# How many Integers can be represent in Double-Precision floating-point form

How to calculate the number of Integers that can be represent in Double-Precision floating-point form?

Just count them.

You need to know the format of a double-precision floating point number. That's technically platform dependent, but practically all platforms these days use the same representation, IEEE-754 binary64. As you might expect from the format's name, that's a 64-bit encoding. It consists of three bit fields:

• sign: 1 bit
• exponent: 11 bits The actual exponent is the stored exponent - 1023 ("the exponent bias") and stored exponents 0 and 2047 (the largest value) are special. None of the values with stored exponent 2047 is an integer; these are either infinity (if the fraction is 0) or different "not a number" (NaN) values, if the fraction is not 0. If the stored exponent is 0, then the value is either 0 (if the fraction is 0) or a "subnormal" number; no subnormal number is an integer. Note that the result is that there are exactly two ways of representing 0, because the sign bit is independent. However, these are considered the same value.
• fraction: 52 bits The fraction has an implicit binary point to its left; the actual significand is the fraction plus 1. (In other words, there is an implicit 1 to the left of the implicit binary point.)

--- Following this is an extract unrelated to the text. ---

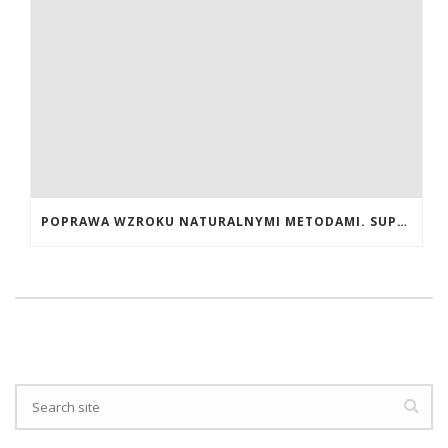
POPRAWA WZROKU NATURALNYMI METODAMI. SUPLEMENTY CALIVITA NA POPRAWĘ WZROKU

Since the fraction has 52 bits, every valid number whose exponent is at least 52 is an integer. Those numbers have stored exponents between $$1023+52$$ and $$2046$$, inclusive, which is a total of $$972$$ possible exponent values. For each of these, there are $$2^{52}$$ possible positive numbers, all distinct.

In addition, there is a representation for every integer from $$1$$ to $$2^{52}-1$$. And for every positive integer, the corresponding negative integer can be formed by setting the sign bit to 1.

So, in all, we have $$(972 * 2^{52}) + (2^{52}-1) = 973*2^{52}-1$$ positive integers, the same number of negative integers, and $$0$$.

As rici answered, all large floating-point numbers are indeed integers, plus some small floating-point numbers, that's almost half the floating-point numbers.

But maybe you actually want to know: Which is the largest interval so that all integer values in that interval can be represented exactly as floating-point numbers?

Using the IEEE-754 format, 32 bit floating point numbers have a 23 bit mantissa plus one implicit leading mantissa bit, 64 bit floating point numbers have 52 + 1 bit mantissa, and 80 bit floating point numbers have a 64 bit mantissa.

As a result, all integers $$-2^{24} ≤ i ≤ 2^{24}$$, $$-2^{53} ≤ i ≤ 2^{53}$$ and $$-2^{64} ≤ i ≤ 2^{64}$$, depending on the format, can be represented exactly as floating point numbers; the next integer outside those intervals can't.